▶ [Quoted passage]:
________________________________________

The damage caused by this behavior is becoming evident. The ADP National Employment Report released May 6, 2020, shows that US businesses reduced their workforce by 20.2 million employees between March 12, 2020, and April 12, 202. Of that number, 11.3 million employees, or 56%, was eliminated from small businesses. As a point of reference, small businesses employ 47% of the private sector workforce, which means they were hurt disproportionately by the shutdown. More importantly, the current figures give an abbreviated snapshot of how bad the situation is because the cutoff date was April 12, almost one month ago.
One might argue this picture is not so bad after all small businesses have only shed ten percentage points more of their workers than is there share of the total workforce. But the situation is direr than one could imagine. During the depths of the Great Recession, small business was the only bright spot in the economy and the engine that carried it through.
While large corporations cut jobs in record numbers during the last recession, small businesses continued to generate new jobs and on balance created a net addition to employment. At one point, they added 80% of all of the net jobs created. With that historical perspective in mind, one can see more clearly why the current situation threatens the economic recovery. Not only are small businesses not adding more new jobs, but they are also losing more employees than large corporations are.

________________________________________

▶ [Brief A]: According to the passage on small-business job losses, why were small businesses hurt disproportionately by the shutdown? Answer in one to three sentences.
▶ [Brief B]: Write a continuation of the passage on small-business job losses, starting after its final sentence.
The records that come next are separate material with no connection to the passage.

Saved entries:
________________________________________

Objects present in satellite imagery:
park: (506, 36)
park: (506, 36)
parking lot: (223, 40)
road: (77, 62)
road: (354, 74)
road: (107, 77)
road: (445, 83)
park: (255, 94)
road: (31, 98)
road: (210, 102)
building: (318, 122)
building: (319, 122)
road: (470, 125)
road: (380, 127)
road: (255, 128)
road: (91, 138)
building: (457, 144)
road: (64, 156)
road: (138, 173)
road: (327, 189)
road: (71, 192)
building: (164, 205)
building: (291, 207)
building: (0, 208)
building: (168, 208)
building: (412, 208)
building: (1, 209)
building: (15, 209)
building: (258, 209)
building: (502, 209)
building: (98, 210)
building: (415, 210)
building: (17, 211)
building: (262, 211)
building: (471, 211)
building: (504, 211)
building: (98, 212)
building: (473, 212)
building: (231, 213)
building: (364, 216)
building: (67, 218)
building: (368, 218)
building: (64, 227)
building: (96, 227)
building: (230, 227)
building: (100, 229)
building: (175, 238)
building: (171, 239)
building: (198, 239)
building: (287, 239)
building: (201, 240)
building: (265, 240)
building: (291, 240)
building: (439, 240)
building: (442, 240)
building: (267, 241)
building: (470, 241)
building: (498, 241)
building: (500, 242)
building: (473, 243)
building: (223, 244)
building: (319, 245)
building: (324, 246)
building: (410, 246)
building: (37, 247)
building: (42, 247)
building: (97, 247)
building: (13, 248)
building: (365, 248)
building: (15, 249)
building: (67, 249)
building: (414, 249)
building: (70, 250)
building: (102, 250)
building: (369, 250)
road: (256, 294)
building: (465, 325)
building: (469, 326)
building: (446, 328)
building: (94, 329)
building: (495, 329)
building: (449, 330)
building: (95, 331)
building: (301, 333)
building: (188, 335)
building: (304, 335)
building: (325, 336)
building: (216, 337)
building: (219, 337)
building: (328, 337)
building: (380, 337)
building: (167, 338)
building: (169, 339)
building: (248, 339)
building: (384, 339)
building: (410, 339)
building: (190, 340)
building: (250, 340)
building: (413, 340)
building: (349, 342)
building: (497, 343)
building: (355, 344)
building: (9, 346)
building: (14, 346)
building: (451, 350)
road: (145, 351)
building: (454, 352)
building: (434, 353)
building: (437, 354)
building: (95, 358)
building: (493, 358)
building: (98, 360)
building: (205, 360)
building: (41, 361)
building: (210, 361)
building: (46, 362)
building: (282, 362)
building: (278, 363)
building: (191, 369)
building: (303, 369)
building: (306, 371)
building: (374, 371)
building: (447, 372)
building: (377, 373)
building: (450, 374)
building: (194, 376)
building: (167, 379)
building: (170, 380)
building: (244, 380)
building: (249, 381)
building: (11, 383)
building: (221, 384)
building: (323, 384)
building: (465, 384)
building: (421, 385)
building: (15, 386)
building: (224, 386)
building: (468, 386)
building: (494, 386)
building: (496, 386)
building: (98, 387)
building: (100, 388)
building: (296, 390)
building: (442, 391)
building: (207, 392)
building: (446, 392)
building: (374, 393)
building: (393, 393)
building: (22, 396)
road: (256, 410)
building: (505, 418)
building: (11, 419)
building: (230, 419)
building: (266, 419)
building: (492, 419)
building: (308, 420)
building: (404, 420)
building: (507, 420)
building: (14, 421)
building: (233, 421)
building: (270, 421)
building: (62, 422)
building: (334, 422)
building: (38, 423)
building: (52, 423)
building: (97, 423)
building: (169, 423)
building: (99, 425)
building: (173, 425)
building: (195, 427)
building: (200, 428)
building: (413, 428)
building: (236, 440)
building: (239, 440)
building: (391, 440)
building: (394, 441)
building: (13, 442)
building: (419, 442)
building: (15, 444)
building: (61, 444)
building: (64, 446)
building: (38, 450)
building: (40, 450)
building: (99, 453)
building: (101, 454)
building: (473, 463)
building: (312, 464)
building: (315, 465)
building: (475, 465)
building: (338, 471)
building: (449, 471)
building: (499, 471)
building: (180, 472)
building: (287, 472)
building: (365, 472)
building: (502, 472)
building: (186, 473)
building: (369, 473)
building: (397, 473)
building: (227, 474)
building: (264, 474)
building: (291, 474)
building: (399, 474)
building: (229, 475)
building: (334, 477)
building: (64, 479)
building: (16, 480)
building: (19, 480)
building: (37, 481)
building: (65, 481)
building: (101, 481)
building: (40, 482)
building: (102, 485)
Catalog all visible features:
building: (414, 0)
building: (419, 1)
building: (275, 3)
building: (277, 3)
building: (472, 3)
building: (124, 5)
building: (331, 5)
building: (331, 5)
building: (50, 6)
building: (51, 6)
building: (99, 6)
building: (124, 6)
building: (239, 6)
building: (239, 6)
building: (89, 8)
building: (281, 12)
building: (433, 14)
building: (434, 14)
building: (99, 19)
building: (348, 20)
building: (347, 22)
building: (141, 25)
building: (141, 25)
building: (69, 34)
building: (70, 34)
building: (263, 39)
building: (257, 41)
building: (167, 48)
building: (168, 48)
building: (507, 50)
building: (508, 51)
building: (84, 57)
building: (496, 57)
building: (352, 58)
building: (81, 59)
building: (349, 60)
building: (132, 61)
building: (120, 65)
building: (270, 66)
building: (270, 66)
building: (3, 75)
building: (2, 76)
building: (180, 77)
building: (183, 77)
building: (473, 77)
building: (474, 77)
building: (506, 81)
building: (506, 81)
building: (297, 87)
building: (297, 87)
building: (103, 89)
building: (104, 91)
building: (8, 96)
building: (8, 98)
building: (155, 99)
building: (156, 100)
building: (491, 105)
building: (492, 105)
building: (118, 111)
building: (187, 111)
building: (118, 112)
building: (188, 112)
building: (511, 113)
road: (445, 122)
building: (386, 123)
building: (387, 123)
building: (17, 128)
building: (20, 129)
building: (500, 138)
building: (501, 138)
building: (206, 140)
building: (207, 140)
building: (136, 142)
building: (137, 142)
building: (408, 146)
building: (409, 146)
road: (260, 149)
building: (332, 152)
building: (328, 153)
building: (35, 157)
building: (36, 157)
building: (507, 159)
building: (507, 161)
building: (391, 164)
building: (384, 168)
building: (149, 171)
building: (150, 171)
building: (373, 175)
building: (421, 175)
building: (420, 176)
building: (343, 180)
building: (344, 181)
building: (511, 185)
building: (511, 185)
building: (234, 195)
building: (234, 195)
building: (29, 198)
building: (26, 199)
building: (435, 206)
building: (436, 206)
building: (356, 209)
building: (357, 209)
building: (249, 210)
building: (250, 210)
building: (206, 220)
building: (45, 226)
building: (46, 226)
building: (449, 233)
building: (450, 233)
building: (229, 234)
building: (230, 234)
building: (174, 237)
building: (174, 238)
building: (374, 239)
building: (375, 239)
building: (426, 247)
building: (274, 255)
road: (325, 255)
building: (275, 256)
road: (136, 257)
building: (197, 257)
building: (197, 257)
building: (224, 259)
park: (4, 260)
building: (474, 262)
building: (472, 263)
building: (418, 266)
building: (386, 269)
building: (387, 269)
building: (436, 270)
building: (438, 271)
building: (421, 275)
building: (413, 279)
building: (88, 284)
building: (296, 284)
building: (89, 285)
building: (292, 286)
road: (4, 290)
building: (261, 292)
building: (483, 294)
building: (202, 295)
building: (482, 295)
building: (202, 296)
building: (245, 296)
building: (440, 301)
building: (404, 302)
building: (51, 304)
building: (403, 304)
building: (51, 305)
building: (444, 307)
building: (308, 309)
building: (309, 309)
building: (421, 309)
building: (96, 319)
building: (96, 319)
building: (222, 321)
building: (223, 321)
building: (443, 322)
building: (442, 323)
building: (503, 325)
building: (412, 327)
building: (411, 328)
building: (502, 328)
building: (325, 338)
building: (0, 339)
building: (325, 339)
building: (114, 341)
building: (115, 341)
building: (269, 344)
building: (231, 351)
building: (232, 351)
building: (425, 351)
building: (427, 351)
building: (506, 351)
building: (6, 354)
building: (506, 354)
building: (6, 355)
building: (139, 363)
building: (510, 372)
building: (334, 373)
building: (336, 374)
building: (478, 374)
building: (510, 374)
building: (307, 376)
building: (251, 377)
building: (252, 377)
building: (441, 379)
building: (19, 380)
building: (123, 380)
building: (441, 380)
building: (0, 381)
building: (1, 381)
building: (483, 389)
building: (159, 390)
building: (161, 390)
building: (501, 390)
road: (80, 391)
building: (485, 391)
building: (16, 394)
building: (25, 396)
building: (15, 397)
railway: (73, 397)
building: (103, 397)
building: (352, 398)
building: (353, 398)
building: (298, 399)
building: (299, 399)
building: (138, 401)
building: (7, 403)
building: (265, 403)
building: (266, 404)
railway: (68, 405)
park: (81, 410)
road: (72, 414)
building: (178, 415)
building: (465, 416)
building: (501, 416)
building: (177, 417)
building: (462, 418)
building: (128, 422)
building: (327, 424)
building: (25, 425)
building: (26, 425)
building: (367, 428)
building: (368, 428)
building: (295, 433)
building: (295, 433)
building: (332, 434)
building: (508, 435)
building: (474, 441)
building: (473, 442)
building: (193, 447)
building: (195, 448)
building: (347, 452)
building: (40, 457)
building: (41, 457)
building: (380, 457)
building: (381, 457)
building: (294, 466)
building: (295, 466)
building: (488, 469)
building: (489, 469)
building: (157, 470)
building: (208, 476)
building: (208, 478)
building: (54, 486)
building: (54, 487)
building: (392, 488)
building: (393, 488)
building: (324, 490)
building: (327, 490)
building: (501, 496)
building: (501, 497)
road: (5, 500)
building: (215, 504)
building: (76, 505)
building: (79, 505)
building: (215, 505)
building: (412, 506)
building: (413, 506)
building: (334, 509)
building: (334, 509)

________________________________________

▶ [Written reply A]: Small businesses employ 47% of the private sector workforce, yet they accounted for 56% of the jobs cut: 11.3 million of the 20.2 million employees that US businesses shed.

▶ [Written reply B]:
The likelihood that large corporations (those with 500 or more workers) can create a robust recovery vigorous enough to absorb 30 million unemployed workers is next to fantasy. If there is to be a healthy recovery, it will inevitably come from small businesses and new startups.
A recent report by the Small Business Administration indicated that in 2016, small businesses created 1.8 million net jobs. Of that number, firms employing fewer than 20 workers experienced the most significant gains, adding 1.2 million net jobs. Similarly, in 2017, a total of 241,000 establishments started up (with one or more employees). They generated over 850,000 new jobs. In contrast, today giant corporations in retail, airlines, and many other industries are planning to reduce their workforce permanently.
If the new CARES act does not channel sufficient funds to small businesses and startups, brace for an anemic economic recovery at best, and more likely, prolonged stagnation.